After Tom figures out that Maggie has been seeing Phillip in the woods, he is furious. Of course, Maggie is very conflicted because she knew all along this would displease her father, but more importantly, Tom. He threatens to tell her father if she does not cut off communication with Phillip. Again, he is very harsh with her: “I don’t wish to hear anything of your feelings… Do what I require… I can’t trust you, Maggie. There is no consistency with you” (343). After they tell Phillip, Maggie lashes out at Tom. She says, “Don’t suppose I think you are right, Tom, or that I bow to your will” but with his harsh response, she immediately backs down: “I know I’ve been wrong” (347). Tom is urging Maggie to do what he thinks is the right thing, yet Maggie, knowing the consequences if people find out, still thinks what she’s doing is right also. They are always at odds. At the end of this book, however, they are again brought together by their father’s death. At this point, Tom is fed up with Maggie’s emotions. Tom stresses family loyalty, which leads the reader to believe he is in the right. Though the reader understands both sides, they are again brought together, making them one again, blurring the separation of feelings between the two.

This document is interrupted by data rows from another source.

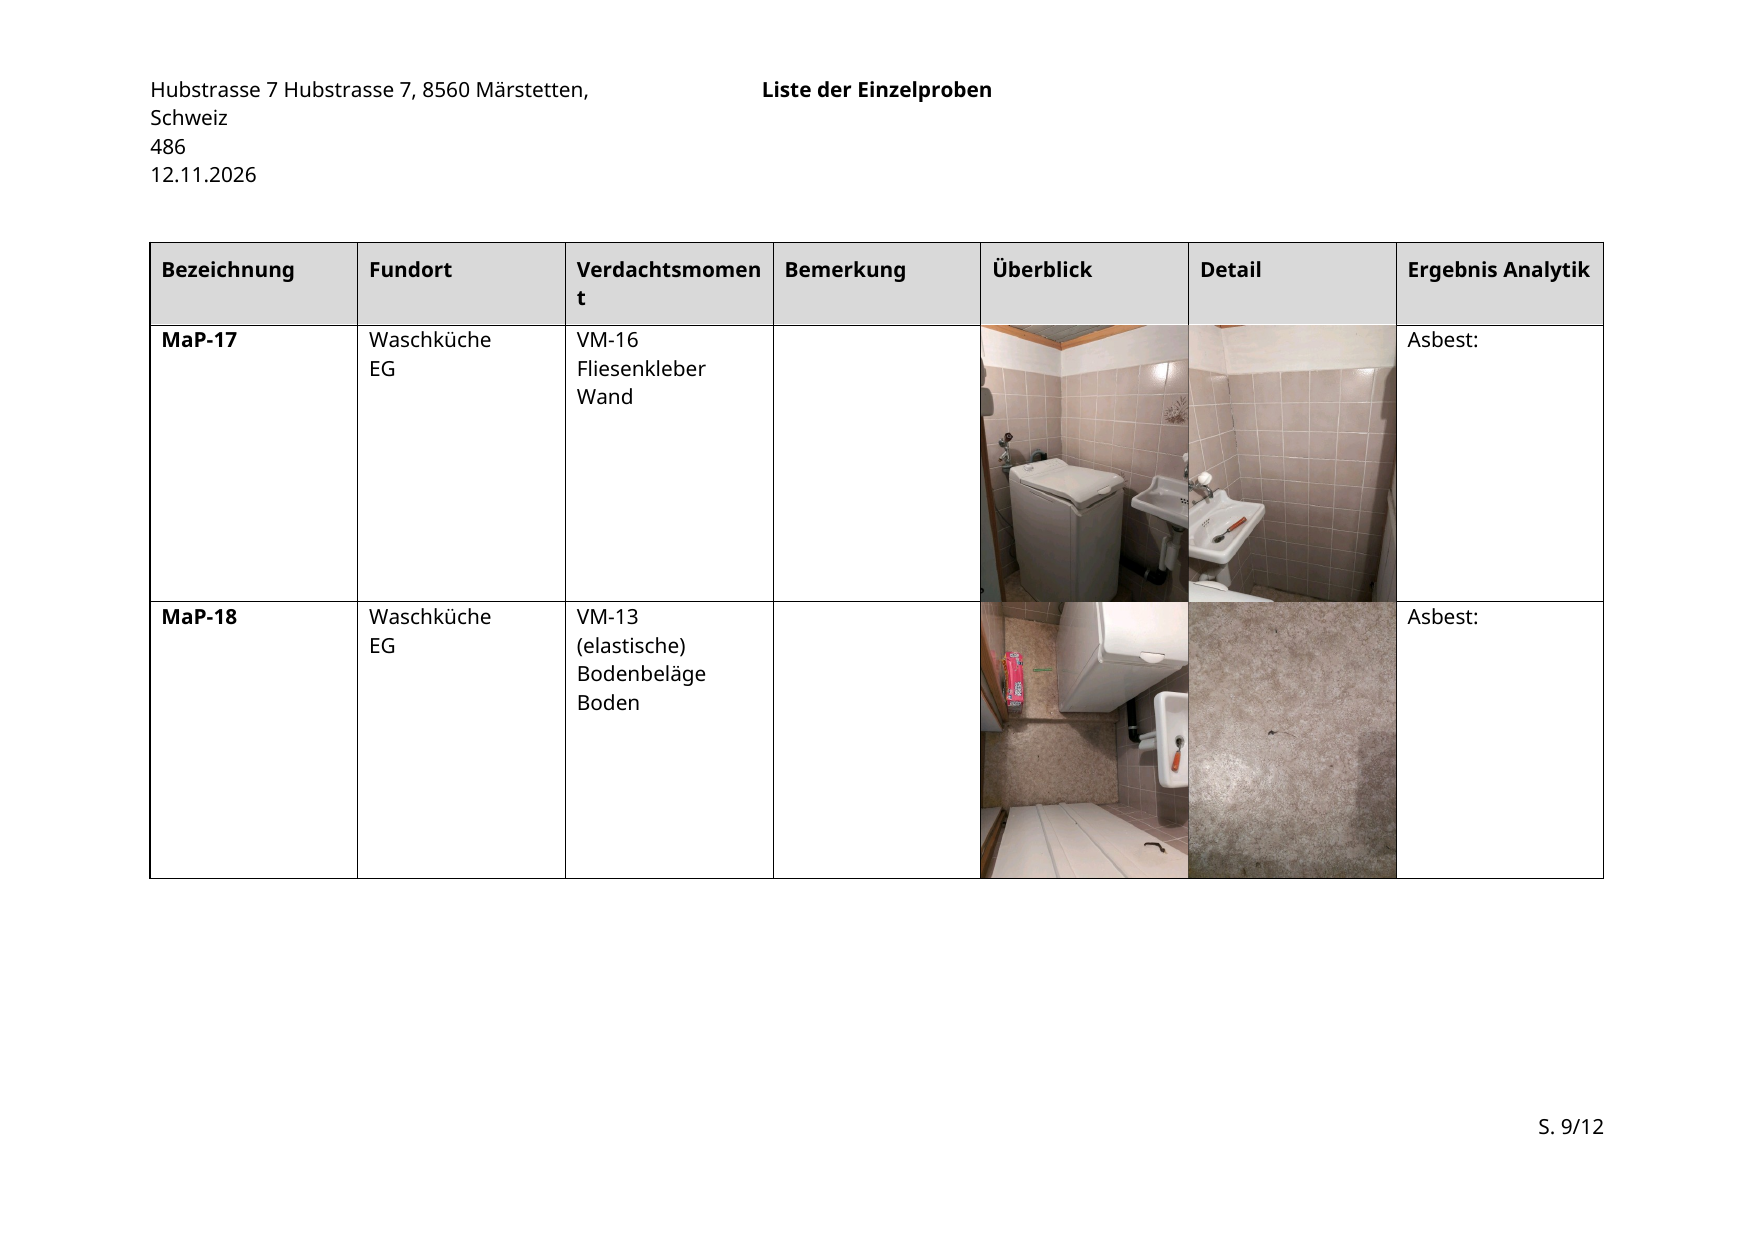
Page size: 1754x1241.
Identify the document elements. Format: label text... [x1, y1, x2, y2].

table_cell Asbest: [1397, 326, 1603, 601]
table_cell MaP-18 [151, 602, 357, 878]
table_header Verdachtsmoment [566, 243, 773, 324]
table_header Detail [1189, 243, 1396, 324]
table_cell Waschküche EG [358, 326, 565, 601]
table_cell [774, 326, 980, 601]
table_header Bezeichnung [151, 243, 357, 324]
table_header Fundort [358, 243, 565, 324]
table_cell Waschküche EG [358, 602, 565, 878]
table_header Ergebnis Analytik [1397, 243, 1603, 324]
table_cell [774, 602, 980, 878]
picture [980, 325, 1397, 878]
table_cell VM-16 Fliesenkleber Wand [566, 326, 773, 601]
table_header Überblick [981, 243, 1188, 324]
table_header Bemerkung [774, 243, 980, 324]
table_cell VM-13 (elastische) Bodenbeläge Boden [566, 602, 773, 878]
table_cell MaP-17 [151, 326, 357, 601]
table_cell Asbest: [1397, 602, 1603, 878]
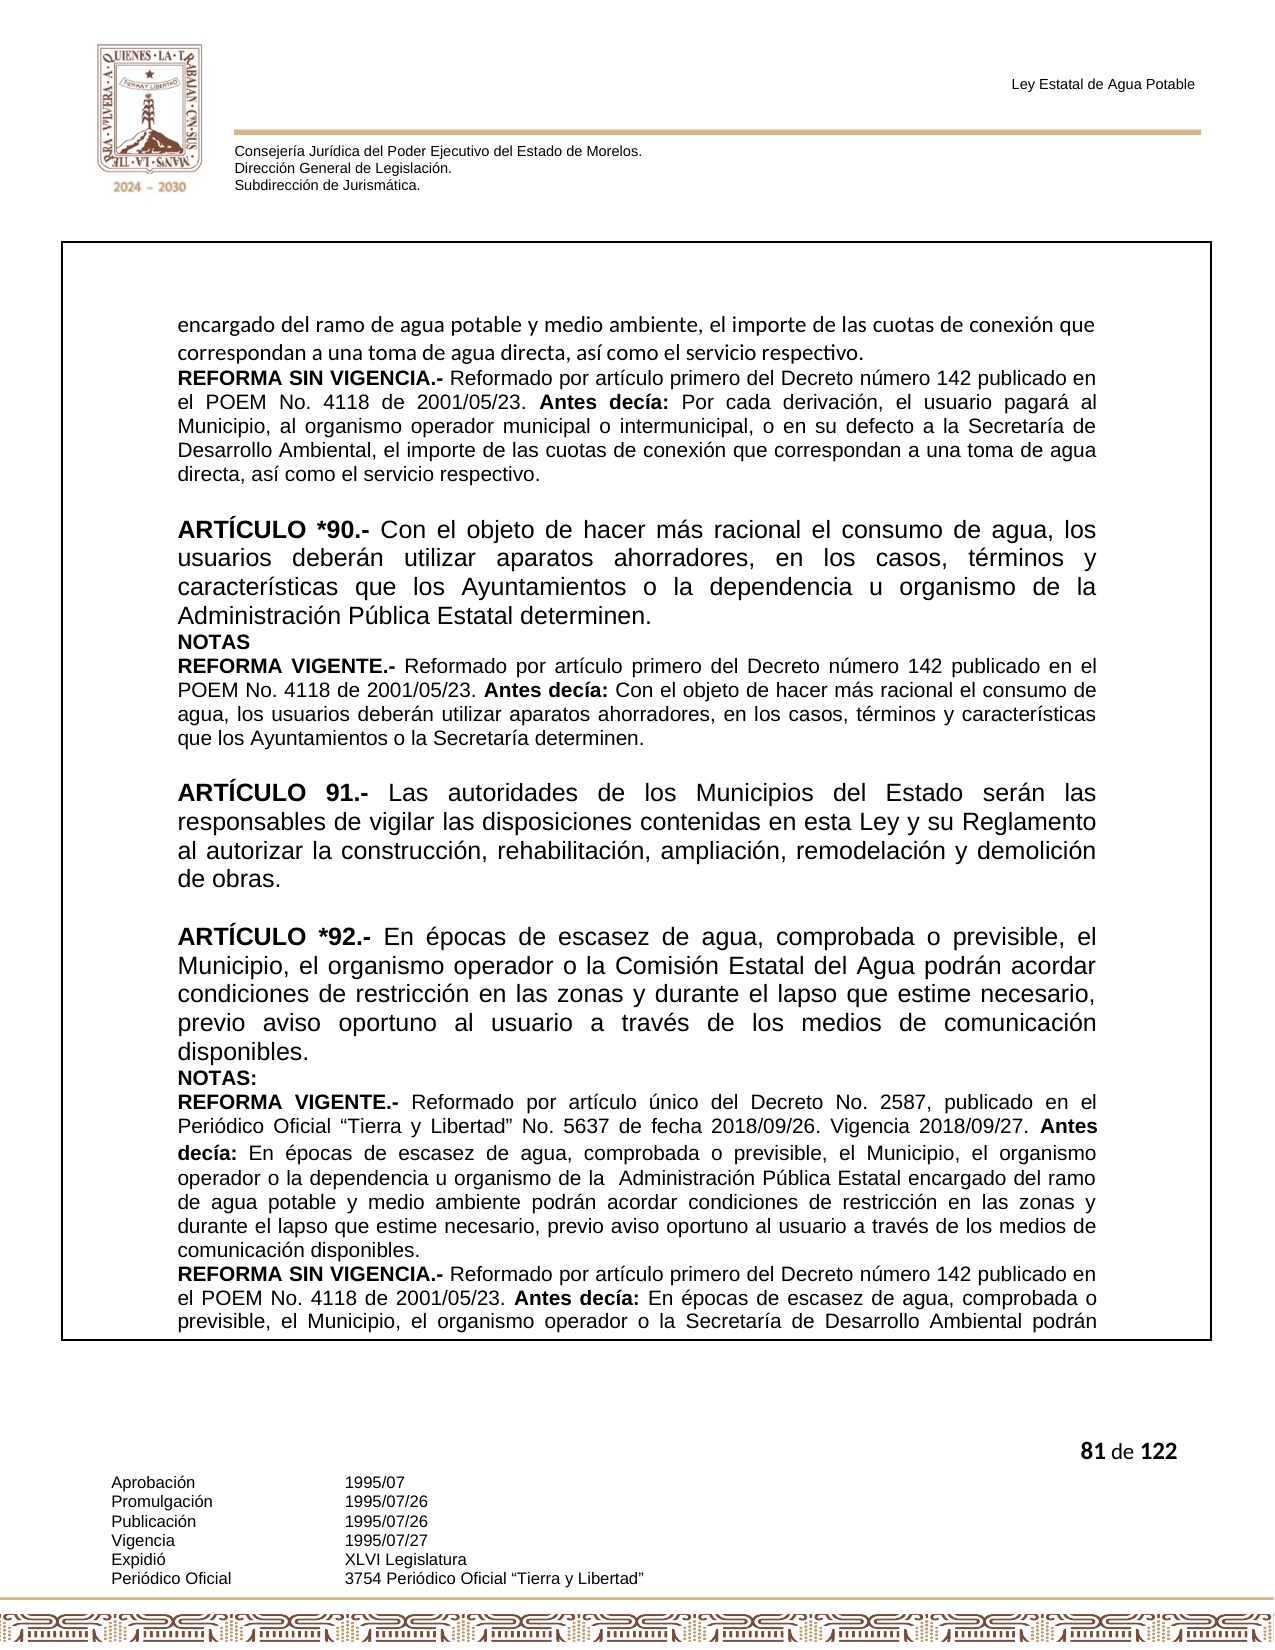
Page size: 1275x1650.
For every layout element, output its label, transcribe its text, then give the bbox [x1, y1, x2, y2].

text ARTÍCULO 91.- Las autoridades de los Municipios del Estado serán las responsables de vigilar las disposiciones contenidas en esta Ley y su Reglamento al autorizar la construcción, rehabilitación, ampliación, remodelación y demolición de obras. [177, 778, 1098, 893]
text ARTÍCULO *90.- Con el objeto de hacer más racional el consumo de agua, los usuarios deberán utilizar aparatos ahorradores, en los casos, términos y características que los Ayuntamientos o la dependencia u organismo de la Administración Pública Estatal determinen. [177, 515, 1098, 630]
text NOTAS [177, 630, 1098, 654]
text REFORMA VIGENTE.- Reformado por artículo primero del Decreto número 142 publicado en el POEM No. 4118 de 2001/05/23. Antes decía: Con el objeto de hacer más racional el consumo de agua, los usuarios deberán utilizar aparatos ahorradores, en los casos, términos y características que los Ayuntamientos o la Secretaría determinen. [177, 654, 1098, 749]
text ARTÍCULO *92.- En épocas de escasez de agua, comprobada o previsible, el Municipio, el organismo operador o la Comisión Estatal del Agua podrán acordar condiciones de restricción en las zonas y durante el lapso que estime necesario, previo aviso oportuno al usuario a través de los medios de comunicación disponibles. [177, 922, 1098, 1066]
picture [0, 1591, 1274, 1650]
text REFORMA VIGENTE.- Reformado por artículo único del Decreto No. 2587, publicado en el Periódico Oficial “Tierra y Libertad” No. 5637 de fecha 2018/09/26. Vigencia 2018/09/27. Antes decía: Por cada derivación, el usuario pagará al Municipio, al organismo operador municipal o intermunicipal, o en su defecto a la dependencia u organismo de la Administración Pública Estatal encargado del ramo de agua potable y medio ambiente, el importe de las cuotas de conexión que correspondan a una toma de agua directa, así como el servicio respectivo. [177, 310, 1098, 366]
picture [233, 111, 1202, 144]
text REFORMA SIN VIGENCIA.- Reformado por artículo primero del Decreto número 142 publicado en el POEM No. 4118 de 2001/05/23. Antes decía: Por cada derivación, el usuario pagará al Municipio, al organismo operador municipal o intermunicipal, o en su defecto a la Secretaría de Desarrollo Ambiental, el importe de las cuotas de conexión que correspondan a una toma de agua directa, así como el servicio respectivo. [177, 366, 1098, 486]
text REFORMA SIN VIGENCIA.- Reformado por artículo primero del Decreto número 142 publicado en el POEM No. 4118 de 2001/05/23. Antes decía: En épocas de escasez de agua, comprobada o previsible, el Municipio, el organismo operador o la Secretaría de Desarrollo Ambiental podrán acordar condiciones de restricción en las zonas y durante el lapso que estime necesario, previo aviso oportuno al usuario a través de los medios de comunicación disponibles. [177, 1261, 1098, 1333]
text NOTAS: [177, 1066, 1098, 1090]
text REFORMA VIGENTE.- Reformado por artículo único del Decreto No. 2587, publicado en el Periódico Oficial “Tierra y Libertad” No. 5637 de fecha 2018/09/26. Vigencia 2018/09/27. Antes decía: En épocas de escasez de agua, comprobada o previsible, el Municipio, el organismo operador o la dependencia u organismo de la Administración Pública Estatal encargado del ramo de agua potable y medio ambiente podrán acordar condiciones de restricción en las zonas y durante el lapso que estime necesario, previo aviso oportuno al usuario a través de los medios de comunicación disponibles. [177, 1090, 1098, 1261]
picture [92, 37, 220, 198]
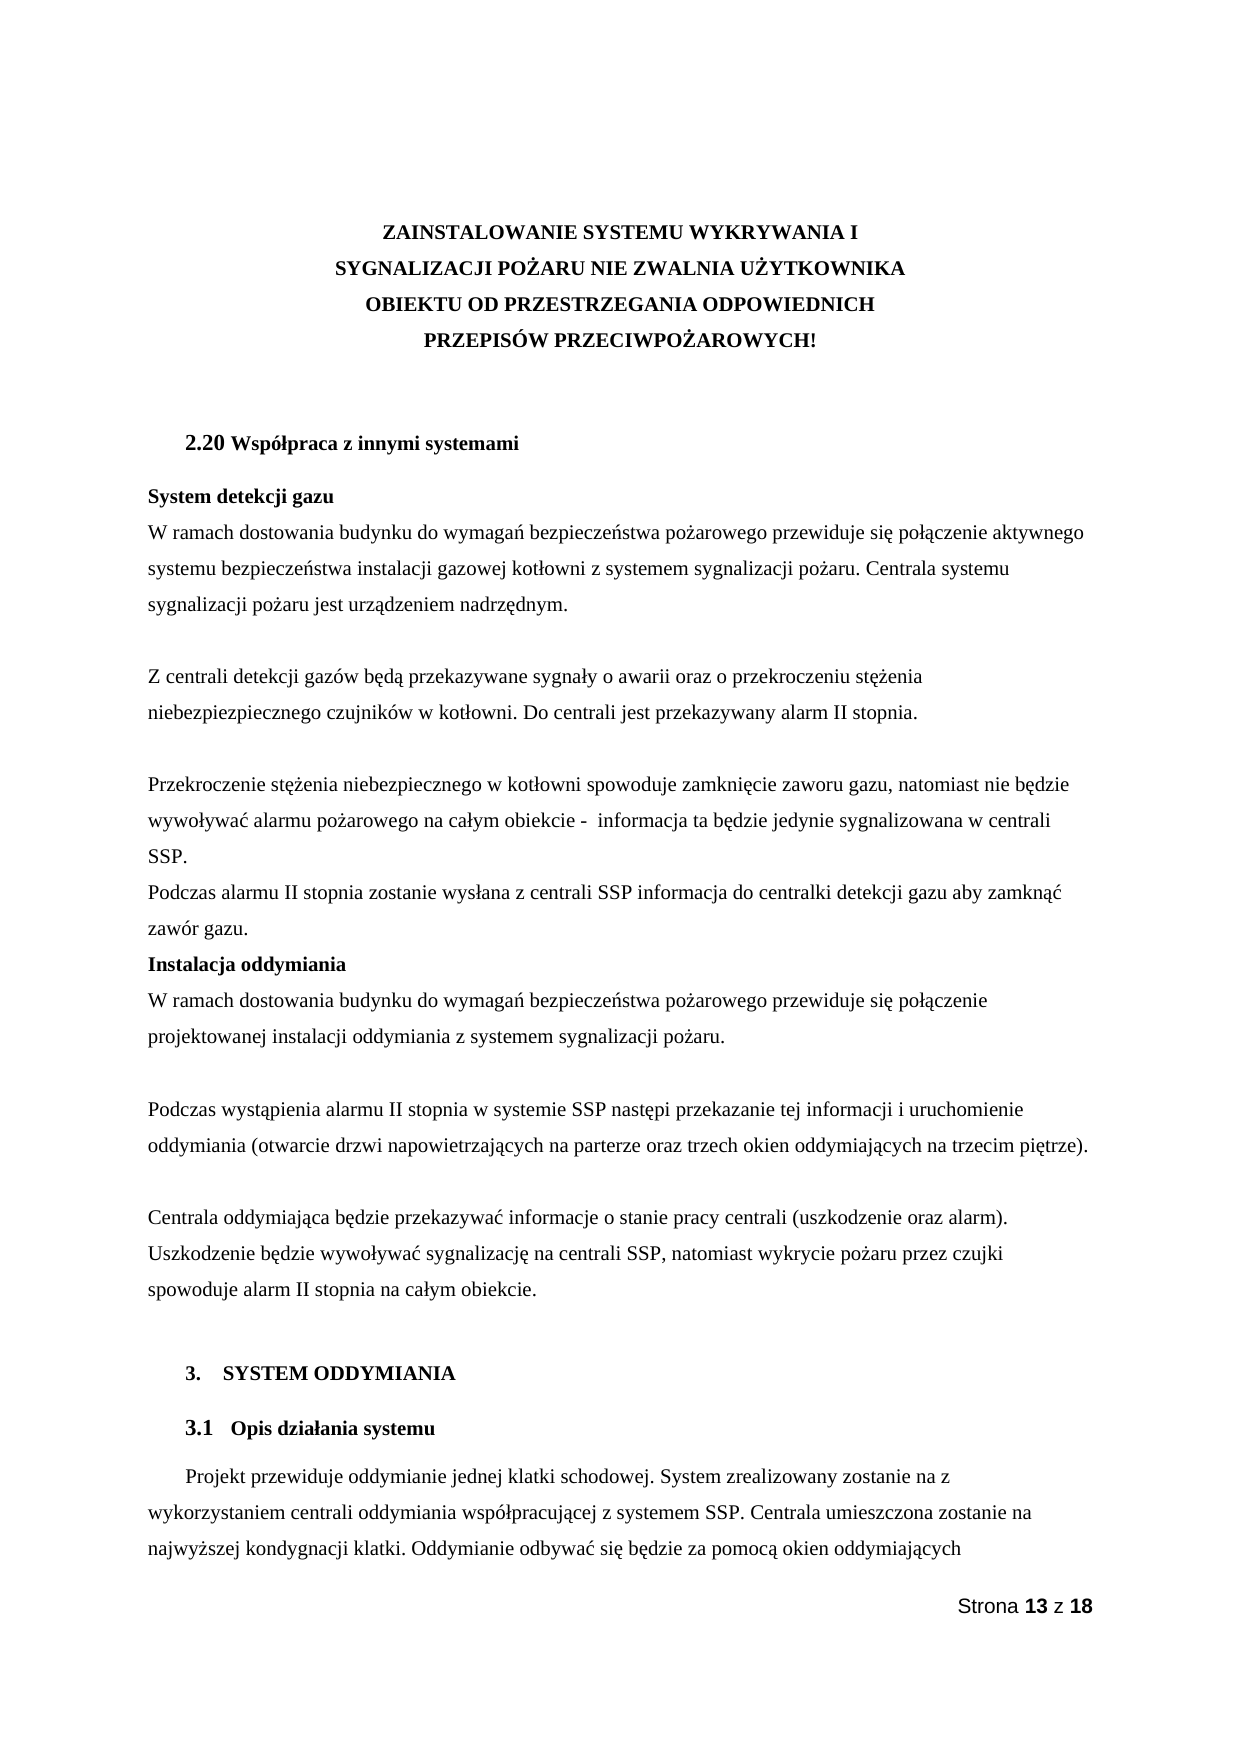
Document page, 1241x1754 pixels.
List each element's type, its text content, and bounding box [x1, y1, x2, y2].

text Instalacja oddymiania [148, 952, 1093, 976]
text W ramach dostowania budynku do wymagań bezpieczeństwa pożarowego przewiduje się połączenie aktywnego systemu bezpieczeństwa instalacji gazowej kotłowni z systemem sygnalizacji pożaru. Centrala systemu sygnalizacji pożaru jest urządzeniem nadrzędnym. [148, 520, 1093, 616]
text Podczas wystąpienia alarmu II stopnia w systemie SSP następi przekazanie tej informacji i uruchomienie oddymiania (otwarcie drzwi napowietrzających na parterze oraz trzech okien oddymiających na trzecim piętrze). [148, 1096, 1093, 1157]
text System detekcji gazu [148, 484, 1093, 508]
subtitle SYSTEM ODDYMIANIA [185, 1361, 1093, 1385]
text Przekroczenie stężenia niebezpiecznego w kotłowni spowoduje zamknięcie zaworu gazu, natomiast nie będzie wywoływać alarmu pożarowego na całym obiekcie - informacja ta będzie jedynie sygnalizowana w centrali SSP. [148, 772, 1093, 868]
text SYGNALIZACJI POŻARU NIE ZWALNIA UŻYTKOWNIKA [148, 256, 1093, 280]
subtitle Opis działania systemu [185, 1414, 1093, 1440]
text OBIEKTU OD PRZESTRZEGANIA ODPOWIEDNICH [148, 292, 1093, 316]
text Podczas alarmu II stopnia zostanie wysłana z centrali SSP informacja do centralki detekcji gazu aby zamknąć zawór gazu. [148, 880, 1093, 940]
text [148, 1464, 1093, 1560]
text PRZEPISÓW PRZECIWPOŻAROWYCH! [148, 328, 1093, 352]
text W ramach dostowania budynku do wymagań bezpieczeństwa pożarowego przewiduje się połączenie projektowanej instalacji oddymiania z systemem sygnalizacji pożaru. [148, 988, 1093, 1048]
text Centrala oddymiająca będzie przekazywać informacje o stanie pracy centrali (uszkodzenie oraz alarm). Uszkodzenie będzie wywoływać sygnalizację na centrali SSP, natomiast wykrycie pożaru przez czujki spowoduje alarm II stopnia na całym obiekcie. [148, 1204, 1093, 1301]
text Z centrali detekcji gazów będą przekazywane sygnały o awarii oraz o przekroczeniu stężenia niebezpiezpiecznego czujników w kotłowni. Do centrali jest przekazywany alarm II stopnia. [148, 664, 1093, 724]
subtitle Współpraca z innymi systemami [185, 429, 1093, 455]
text ZAINSTALOWANIE SYSTEMU WYKRYWANIA I [148, 220, 1093, 244]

After Maggie goes in the boat with Stephen, Tom has his mind “set” (483). The “worst” has happened — “not death, disgrace” (483). He sends her away from his home, even though she promises to “endure anything” and “be kept from doing wrong again” (485). He is done with Maggie at this point. He is really not heard from until the end when Maggie comes for him in the boat. Then, they are brought together in death— “In their death they were not divided” as written on their gravestone (522). Not only is Tom over Maggie’s emotions, he is now frustrated with her actions. Before when she went off with Phillip in woods, nobody knew, but everybody finds out about the situation with Stephen—which affects him. Before now, Tom has felt that he had a say over Maggie but he has given up because the damage is done. Though Eliot suggests Maggie can recover mentally, Tom cannot. The quote shows this, it is the worst thing that could happen. The only thing Eliot could do is kill them because this is the only way they could be brought together again.

The pattern of Maggie and Tom coming together after what seems to be the worst Maggie has done each time reveals the importance Eliot places of family. Maggie and Tom are never fully separated because they are siblings. Their relationship defines the novel because it is almost as if Eliot writes something tragic into the novel so that Maggie and Tom can be brought together again. This seems to suggest they would not do it on their own, but rather their environment is the only thing keeping them together. Family is the only thing people have as a constant in their life, especially in this time, and each tragic event shows how important it is that they do come together. Since they are always at odds, Eliot has always posed them as opposites, even playing each other’s role (Maggie as having “manly” qualities; Tom as having “womanly qualities”) at times all seems to reveal that they complete each other and need each other, also reinforcing the importance placed on family.